McDowell concedes defeat in distance battle against the big hitters
Published 20/07/2015 | 02:30
GRAEME McDowell has waved the white flag of surrender in his battle against the golf ball bombers such as Dustin Johnson.
He has won a Major while Johnson has none to date, but the 2010 US Open champion from Portrush admits to a tinge of envy when he sees Johnson routinely pounding drives of 350 yards-plus.
And though he tried hard to find a way to muscle more distance from his own drives, McDowell found that to be a futile exercise.
"I'd like to know what it feels like to hit those drives, yeah," he said.
"I was watching the coverage of Chambers Bay, the tee shot he hit on 18 was about as good a tee shot I've ever seen," he said.
"Only in my wildest dream I'm going to hit one of those. It's awesome. That's where the game is at right now, and it's fantastic. It's cool."
Unfortunately for McDowell, his physiology and mechanics rule out any chance of finding that extra 50 yards.
He has tried, and tried hard. Now it's time for acceptance of reality.

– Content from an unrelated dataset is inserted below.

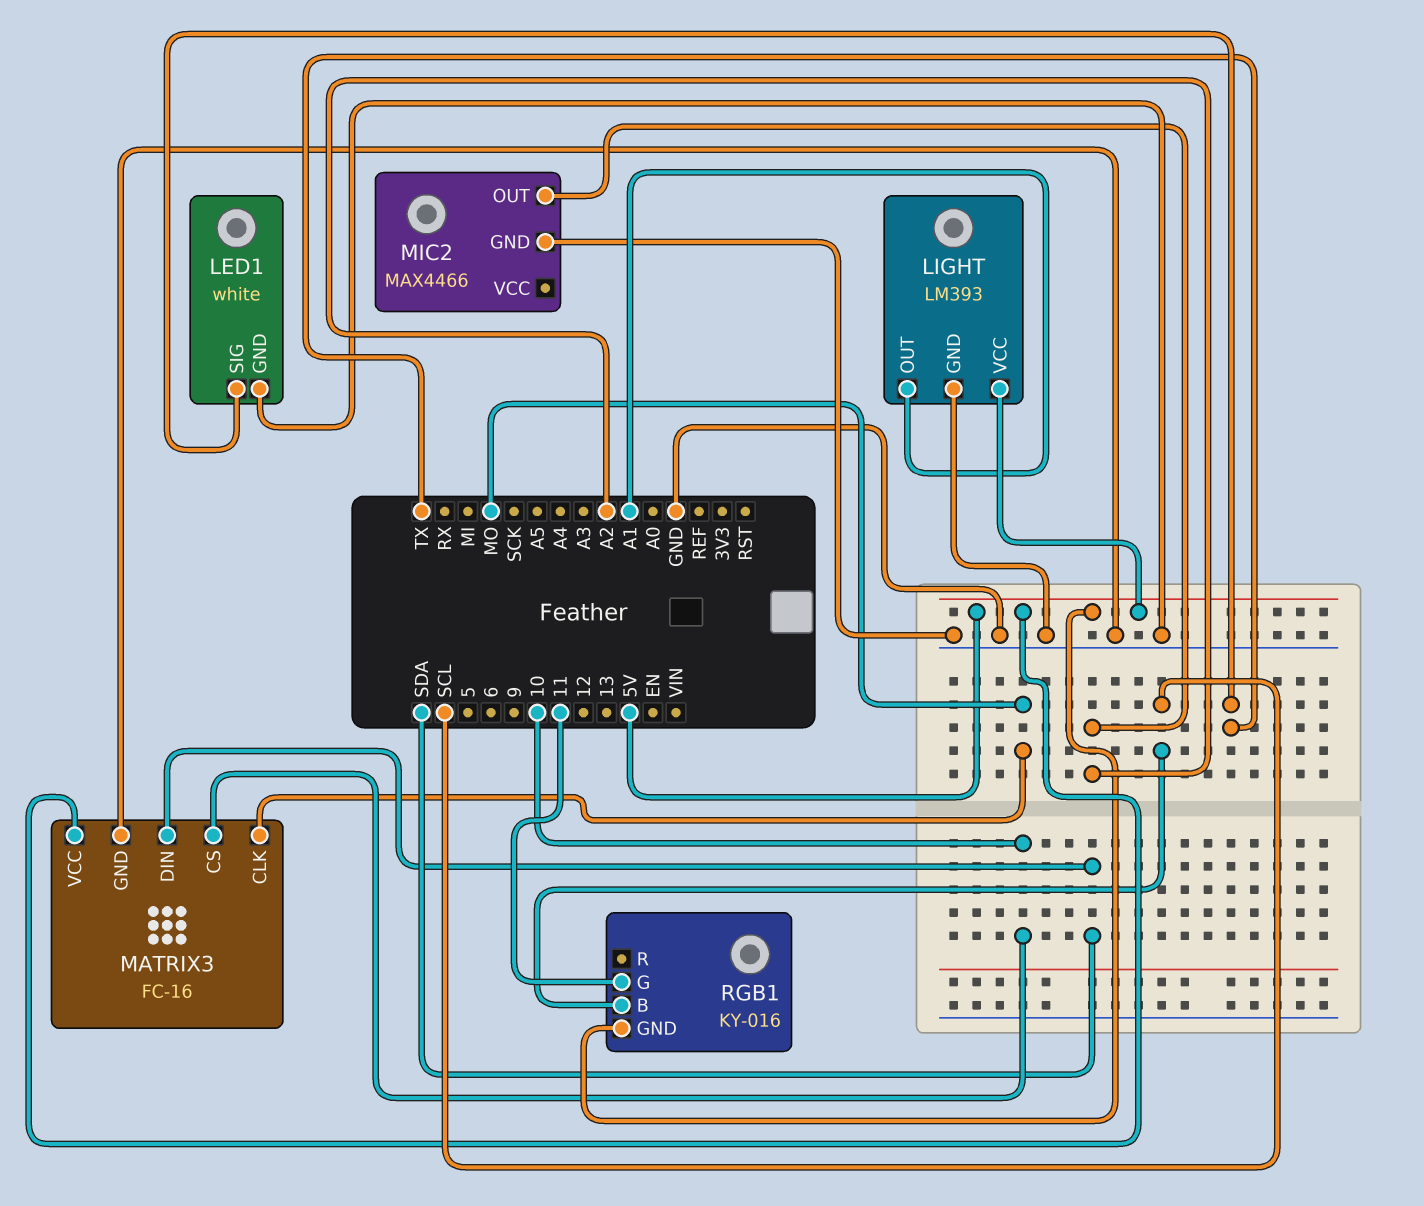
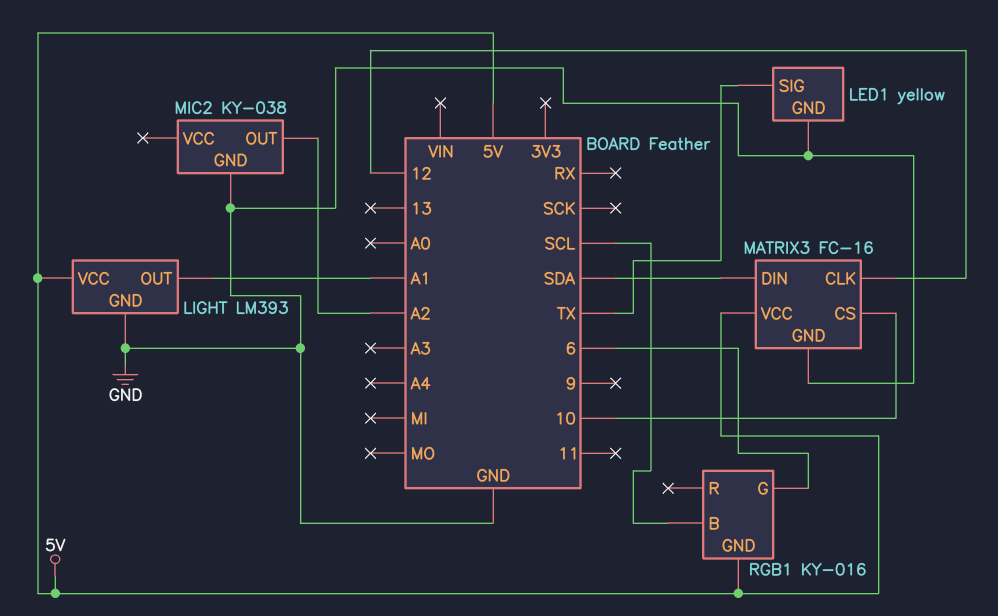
LED1: white -> yellow
MATRIX3 pin CLK: MO -> 12
MIC2: MAX4466 -> KY-038
RGB1 pin G: 11 -> 6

"Tried that, been there, done that, didn't like it," he said. "I've been through the process of trying to slash the driver and I can't get anything more out of it.
"I'm just back to trying to hit it in fairways again. Yeah, I'm just accepting the fact that I'm going to get to venues, and I'm going to be pretty frustrated that the big boys are hitting it 50 yards by me, but I just have to deal with that and move on."
Yesterday McDowell, level par after 36 holes, was an early starter and a fast mover up the leaderboard as he registered four birdies in the first five holes of his third round.
He came a cropper at the sixth where he got into bunker trouble and had his impetus halted by a double-bogey six.
A bounce-back birdie on seven, and another on the ninth had him out in 32, and back to four under for the tournament.
Conditions were still very favourable but McDowell struggled all day with driving accuracy, rather than driving distance, and that cost him dearly.
Two birdies on the par-three 11th and par-four 14th were undermined by bogey on ten, double-bogey seven on the 14th - bunkered again off the tee - and bogey on the 15th.
At two under for the tournament McDowell was left with a feeling of what might have been, especially after shooting eight birdies over the 18 holes.
He ideally wants perfection, or at least to come as close to it as would make him competitive in Majors again, but has to be satisfied with progress.
"It was interesting. I played lovely. I really did. I played well but I drove the ball disgusting," he said.
"I'm not really quite sure what's wrong with my driving.
"I've got the left, going left with the driver only and everything else is pretty good.
"I hit it in the trap on six and compounded the error and made double there, and I hit it in the trap on the par-five 14th, and compounded the error there.
"I left it in the bunker, just trying to be a little too greedy, and that was kind of the story of the round really, because this is the first day I've actually had the putter going at all."
McDowell's performance yesterday was something of a four steps forward, two steps backward but a strong finish today will add to his steadily growing confidence.
Self-belief was in short supply earlier in the year and now, seven months into the season, there are a few more notches in the confidence register required before McDowell is satisfied.
"I'm past the doubting phase of the process," he said. "The doubts were sort of three, four, five months ago.
"I feel like I'm starting to get to the good point of the process, which is when I start to see some scores coming together, and I'm really close to that.
"Apart from half a dozen loose drives over the last three days, you know, tee to green, my ball-striking has been really, really good, and I'm pretty happy with that."